§ **SELEZIONE**
———
L’obiettivo principale della nuova campagna contro le armi in Libano non riguarda solo le fazioni della Resistenza palestinese nei campi, anzi, l’obiettivo principale sono le armi della Resistenza Islamica. Le armi delle fazioni palestinesi, la cui stessa esistenza si basa sulla prevenzione del ripetersi di massacri come quelli di Sabra e Shatila, perpetrato dalla milizia delle Forze libanesi in collaborazione con l’esercito israeliano il 16 settembre 1982, non sono altro che le armi necessarie per proteggersi dalle aggressioni israeliane. Rappresentano uno degli ostacoli principali a qualsiasi tentativo di porre fine alla questione palestinese attraverso l’istituzione di un reinsediamento.

Tornando a questa nuova campagna, possiamo vedere che essa non avviene indipendentemente dalle influenze regionali e dalla tutela americana, per proteggere i Paesi circostanti Israele. Si tratta piuttosto di una serie i cui inizi sono avvenuti in Giordania e si sono conclusi nei campi della diaspora palestinese in Siria (con l’arresto dei leader del Movimento del Jihad Islamico e del Fronte Popolare – Comando Generale). La fase più difficile si verifica in Libano, dove si trovano i campi palestinesi più grandi.
———
§ **CONTENUTO DEL DATASET**
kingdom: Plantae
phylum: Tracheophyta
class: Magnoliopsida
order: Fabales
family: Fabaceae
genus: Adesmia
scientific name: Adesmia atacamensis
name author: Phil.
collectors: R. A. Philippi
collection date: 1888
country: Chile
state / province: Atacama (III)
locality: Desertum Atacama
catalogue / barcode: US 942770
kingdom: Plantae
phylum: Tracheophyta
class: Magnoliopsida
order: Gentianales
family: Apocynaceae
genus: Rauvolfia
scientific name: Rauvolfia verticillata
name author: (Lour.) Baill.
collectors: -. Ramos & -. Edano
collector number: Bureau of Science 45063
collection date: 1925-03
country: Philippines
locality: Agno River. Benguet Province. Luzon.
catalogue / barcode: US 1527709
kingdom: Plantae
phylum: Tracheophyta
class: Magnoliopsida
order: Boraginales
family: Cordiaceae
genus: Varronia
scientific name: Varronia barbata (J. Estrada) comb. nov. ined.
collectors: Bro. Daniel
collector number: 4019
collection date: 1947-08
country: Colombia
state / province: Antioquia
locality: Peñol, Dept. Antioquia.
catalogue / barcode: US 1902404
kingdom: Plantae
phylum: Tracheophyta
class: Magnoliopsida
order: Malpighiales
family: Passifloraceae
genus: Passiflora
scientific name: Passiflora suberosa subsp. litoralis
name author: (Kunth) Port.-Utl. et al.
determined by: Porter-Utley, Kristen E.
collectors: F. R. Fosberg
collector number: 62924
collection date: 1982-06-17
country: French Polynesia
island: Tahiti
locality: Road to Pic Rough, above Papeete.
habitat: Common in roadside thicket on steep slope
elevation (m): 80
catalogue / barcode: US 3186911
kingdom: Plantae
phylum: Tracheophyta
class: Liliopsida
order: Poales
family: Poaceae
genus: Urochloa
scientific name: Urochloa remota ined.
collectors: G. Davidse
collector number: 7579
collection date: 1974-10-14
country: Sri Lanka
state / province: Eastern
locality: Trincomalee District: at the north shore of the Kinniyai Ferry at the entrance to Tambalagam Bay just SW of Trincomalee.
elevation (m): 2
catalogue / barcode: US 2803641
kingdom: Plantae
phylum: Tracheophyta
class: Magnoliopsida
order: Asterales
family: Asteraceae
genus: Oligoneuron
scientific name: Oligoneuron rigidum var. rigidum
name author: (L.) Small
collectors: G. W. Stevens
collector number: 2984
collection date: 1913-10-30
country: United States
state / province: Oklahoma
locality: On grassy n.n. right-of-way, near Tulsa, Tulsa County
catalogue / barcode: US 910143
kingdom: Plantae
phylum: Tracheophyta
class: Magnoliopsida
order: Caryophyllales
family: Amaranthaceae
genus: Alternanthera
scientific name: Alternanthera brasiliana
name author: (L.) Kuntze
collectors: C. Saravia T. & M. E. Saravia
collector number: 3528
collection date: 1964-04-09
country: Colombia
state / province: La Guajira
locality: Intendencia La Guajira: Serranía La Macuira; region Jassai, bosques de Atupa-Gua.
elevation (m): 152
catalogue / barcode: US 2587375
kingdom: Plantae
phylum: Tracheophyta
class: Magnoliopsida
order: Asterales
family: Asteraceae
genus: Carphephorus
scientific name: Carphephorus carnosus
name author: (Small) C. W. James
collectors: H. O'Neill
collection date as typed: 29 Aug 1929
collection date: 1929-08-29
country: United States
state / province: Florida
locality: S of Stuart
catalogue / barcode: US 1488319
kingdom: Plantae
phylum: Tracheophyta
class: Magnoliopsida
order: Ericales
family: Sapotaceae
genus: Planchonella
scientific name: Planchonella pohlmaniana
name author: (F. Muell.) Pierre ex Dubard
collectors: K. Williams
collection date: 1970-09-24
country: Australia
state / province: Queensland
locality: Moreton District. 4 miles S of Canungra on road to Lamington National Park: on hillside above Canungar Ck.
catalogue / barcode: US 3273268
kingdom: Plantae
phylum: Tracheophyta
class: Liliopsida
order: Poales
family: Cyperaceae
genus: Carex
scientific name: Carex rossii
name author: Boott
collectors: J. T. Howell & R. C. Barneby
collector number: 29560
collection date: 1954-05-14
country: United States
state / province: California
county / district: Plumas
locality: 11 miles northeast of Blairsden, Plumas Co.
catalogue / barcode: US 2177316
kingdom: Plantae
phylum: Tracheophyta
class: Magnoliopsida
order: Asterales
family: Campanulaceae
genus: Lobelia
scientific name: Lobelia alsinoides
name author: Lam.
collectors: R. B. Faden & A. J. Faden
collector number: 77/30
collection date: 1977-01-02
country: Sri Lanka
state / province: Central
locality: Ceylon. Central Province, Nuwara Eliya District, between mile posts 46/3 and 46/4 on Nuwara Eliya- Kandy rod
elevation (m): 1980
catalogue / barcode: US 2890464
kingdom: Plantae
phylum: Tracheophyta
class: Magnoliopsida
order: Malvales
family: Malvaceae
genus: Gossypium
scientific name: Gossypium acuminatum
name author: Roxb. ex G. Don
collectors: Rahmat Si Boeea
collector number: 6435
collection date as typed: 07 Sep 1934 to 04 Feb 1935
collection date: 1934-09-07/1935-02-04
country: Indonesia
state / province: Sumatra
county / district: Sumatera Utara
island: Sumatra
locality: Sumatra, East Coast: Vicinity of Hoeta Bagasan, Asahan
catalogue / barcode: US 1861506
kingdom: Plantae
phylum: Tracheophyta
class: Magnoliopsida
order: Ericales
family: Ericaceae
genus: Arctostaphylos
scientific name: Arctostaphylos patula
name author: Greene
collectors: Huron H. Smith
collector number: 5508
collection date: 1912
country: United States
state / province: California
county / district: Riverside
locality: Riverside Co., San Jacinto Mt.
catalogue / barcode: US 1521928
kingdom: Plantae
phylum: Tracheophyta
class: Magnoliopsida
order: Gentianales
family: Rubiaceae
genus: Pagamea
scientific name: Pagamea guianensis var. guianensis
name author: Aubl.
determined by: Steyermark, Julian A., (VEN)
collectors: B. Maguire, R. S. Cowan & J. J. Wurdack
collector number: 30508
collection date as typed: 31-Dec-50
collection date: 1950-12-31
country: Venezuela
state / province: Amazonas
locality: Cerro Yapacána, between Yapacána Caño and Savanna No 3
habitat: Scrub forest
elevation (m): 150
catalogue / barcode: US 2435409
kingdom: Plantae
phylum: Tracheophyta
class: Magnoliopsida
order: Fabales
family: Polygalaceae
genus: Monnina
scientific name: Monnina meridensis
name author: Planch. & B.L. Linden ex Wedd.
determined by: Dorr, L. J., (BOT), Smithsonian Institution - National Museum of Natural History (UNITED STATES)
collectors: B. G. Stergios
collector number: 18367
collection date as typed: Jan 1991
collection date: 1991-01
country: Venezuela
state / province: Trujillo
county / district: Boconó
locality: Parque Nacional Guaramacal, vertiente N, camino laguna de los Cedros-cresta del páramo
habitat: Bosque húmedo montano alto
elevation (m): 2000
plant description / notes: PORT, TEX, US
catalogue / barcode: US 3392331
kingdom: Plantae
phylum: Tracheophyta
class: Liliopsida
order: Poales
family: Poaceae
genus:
———
§ **COSA SI CHIEDE**
Prosegui il testo sulla campagna contro le armi in Libano partendo dalla sua ultima frase.

§ **RISPOSTA**
Visita di Mahmoud Abbas in Libano segna inizio della campagna

La recente visita in Libano del presidente dell’Autorità Nazionale Palestinese, Mahmoud Abbas, e il suo annuncio congiunto con il presidente libanese generale, Joseph Aoun, costituiscono il trampolino di lancio ufficiale per questa campagna.

Dopo l’incontro a Palazzo Baabda, i due presidenti hanno dichiarato il loro “impegno nei confronti del principio del possesso esclusivo delle armi da parte dello Stato libanese e della fine di qualsiasi manifestazione al di fuori della logica dello Stato libanese” e che “l’era delle armi al di fuori dell’autorità dello Stato libanese è finita, soprattutto perché i popoli libanese e palestinese hanno sopportato costi pesanti, enormi perdite e grandi sacrifici per decenni”.

I due presidenti, in particolare il presidente Abbas, ci parleranno dei costi che i governi arabi, in particolare l’Autorità Nazionale Palestinese, hanno dovuto sostenere a seguito della loro scelta di resa negoziata all’entità occupante israeliana, come lo sfollamento della popolazione della Cisgiordania e l’espansione degli insediamenti, o il consolidamento dell’occupazione israeliana delle alture del Golan occupate e l’espansione dell’occupazione in Siria a un’area superiore a 400 chilometri quadrati, o ancora i brutali crimini commessi nella Striscia di Gaza per più di un anno e mezzo?!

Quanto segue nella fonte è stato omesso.